The Suez Crisis happened 70(!) years ago, the article is talking about where modern day UK spends its money. It's literally right there in the opening sentence, if you only bothered to open it:

>Britain is a rich country with the world’s 6th largest economy and the highest tax income for decades, which raises a simple question - why do we seem so broke?

Aside from strictly technical topics, this community is now worse than Reddit.

wobfan 14 days ago | parent | next [-]

Also somehow the comment above is talking exclusively about influence and power in the "world order" which is not at all what the article is about.

Power != Prosperity

taeric 14 days ago | parent | prev | next [-]

I think far too much effort was spent building critical frameworks in social sciences without the lesson sticking that it is a two way street. You build the critical framework to frame specific criticisms. By doing that, you can highlight influences that may be missed in another framing.

Which isn't a bad thing. But the key there is in building frameworks. Instead, we seem to have built large portions of the public into thinking these are the only frameworks that matter. And so everything has to be tied back to them.

mapt 14 days ago | parent | prev | next [-]

The cultural emphasis HN has on original commentary and not doing low-effort link posting has its costs. Sometimes an FAQ model is just a superior line of inquiry.

The most plausible models for UK decline that I've encountered come from a Youtuber named Britmonkey.

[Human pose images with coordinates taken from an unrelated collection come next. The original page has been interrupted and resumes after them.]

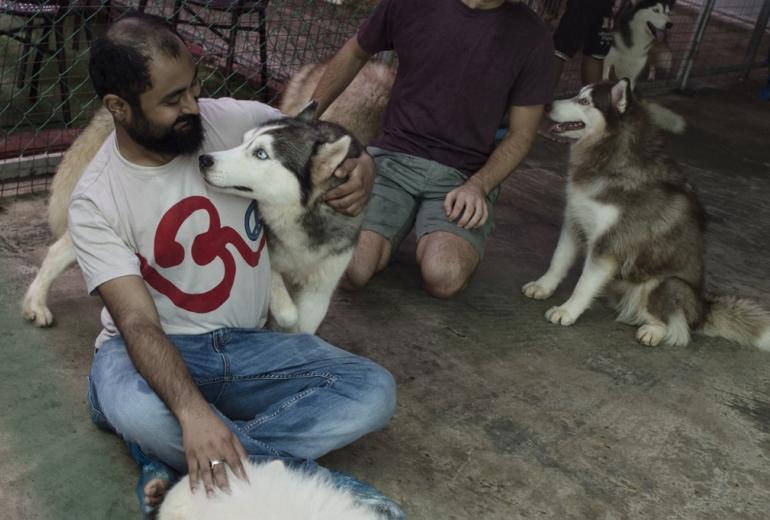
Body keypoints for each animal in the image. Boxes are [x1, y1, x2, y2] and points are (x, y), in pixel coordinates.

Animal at [520, 80, 768, 350]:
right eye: (578, 93)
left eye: (584, 101)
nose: (546, 105)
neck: (610, 159)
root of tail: (703, 310)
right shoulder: (575, 221)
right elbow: (558, 260)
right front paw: (543, 286)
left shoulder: (608, 245)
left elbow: (583, 284)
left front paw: (567, 311)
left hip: (667, 285)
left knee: (676, 327)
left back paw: (653, 332)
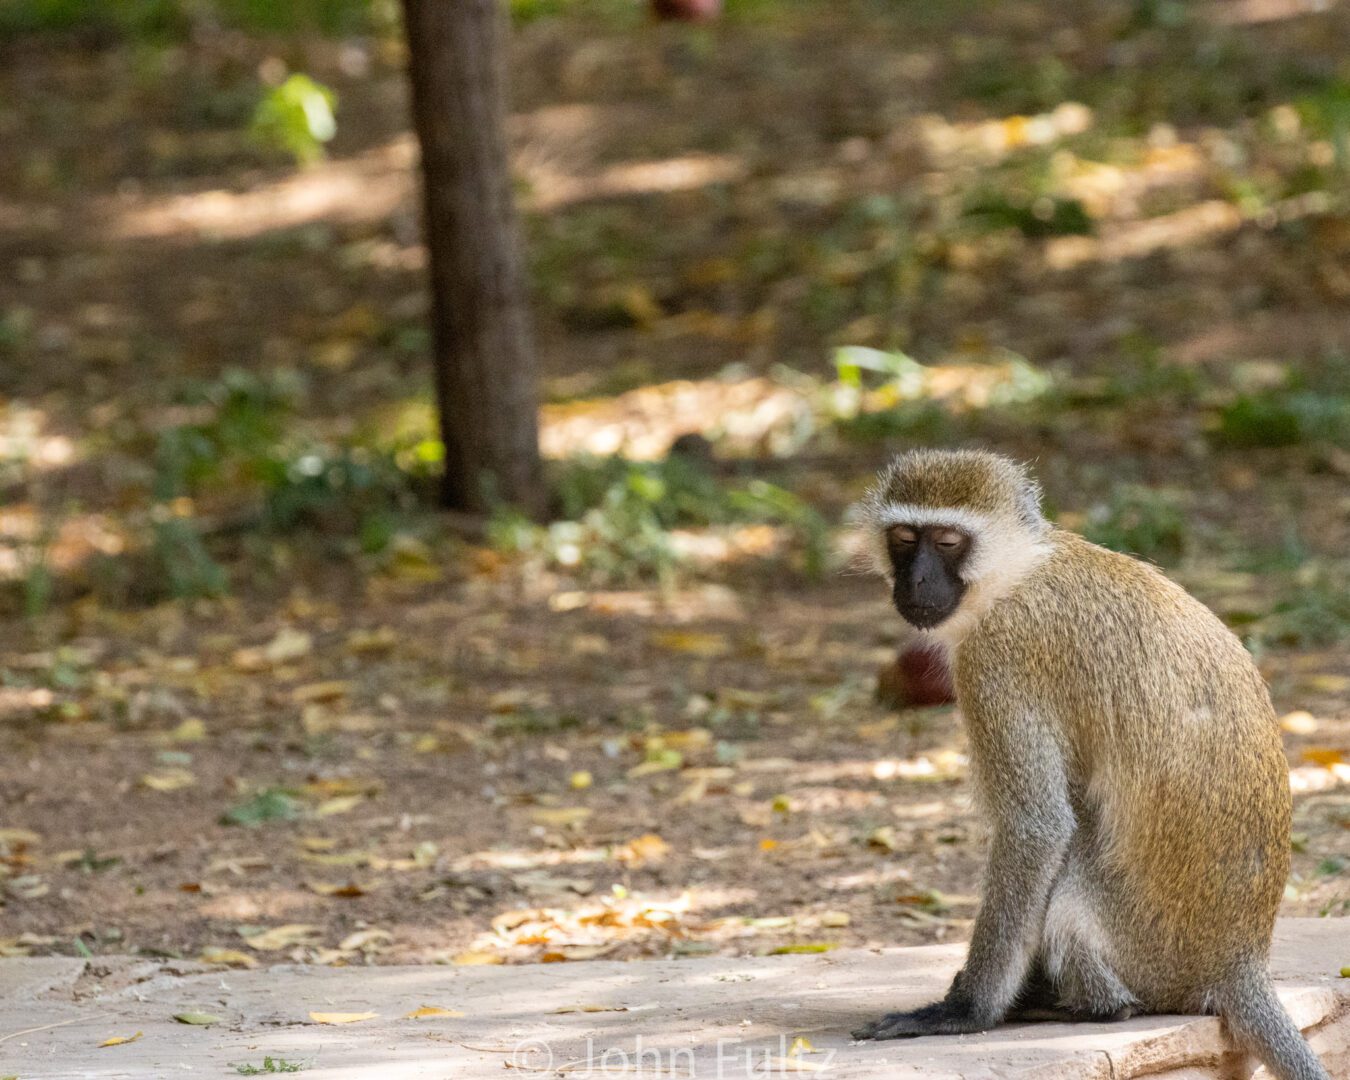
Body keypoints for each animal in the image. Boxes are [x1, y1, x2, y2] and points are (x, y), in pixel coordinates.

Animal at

https://www.youtube.com/watch?v=4ZxzBcxB7Zc

https://www.youtube.com/watch?v=b5aJ-57_YsQ

He talks about housing as _ongoing existential crisis_, contra widespread apathy on the subject, and about how since Thatcher, the political rule has tended to integrate the worst aspects of center-left and center-right governments.

Ezra Klein's _Abundance_ has been in the news lately, and there are some very similar arguments made there, focused on the US context.

fullshark 14 days ago | parent | prev | next [-]

Yeah, Founders don't post here anymore, they are busy chatting on some secret message boards and group chats the riff-raff don't have access to. This site is now for bitter tech workers and wannabes and the comments reflect it. I'm guilty of being a member of that class I admit, and I'm not doing much to elevate things but the discourse has become incredibly uninteresting as a result.

scrlk 14 days ago | parent | prev [-]

I read the article. My comment was prompted by this:

> One reason for this is that parts of the British state are fundamentally misaligned with goals like ‘improving living standards’ or ‘increasing wealth’, whether that’s through hand-wringingly incompetent procurement processes, long-term failure to invest in the infrastructure and management required to support ‘moar frontline staff!!’, acute treasury brain, or endless cohorts of committees and quangos.

> The current level of ambition, of vision, just doesn’t match up to the situation we’re in.

It’s about a failure of state capacity. The article’s entire argument hinges on why British institutions can no longer turn wealth into functioning systems. The post-imperial loss of strategic vision among British elites is not a distraction: it’s the historical foundation of the current malaise.

Suez was the moment Britain exited the world stage and never figured out what it stood for domestically in the vacuum that followed.

You can’t talk about the failure to invest, coordinate, or reform over decades without asking why the ruling class stopped trying.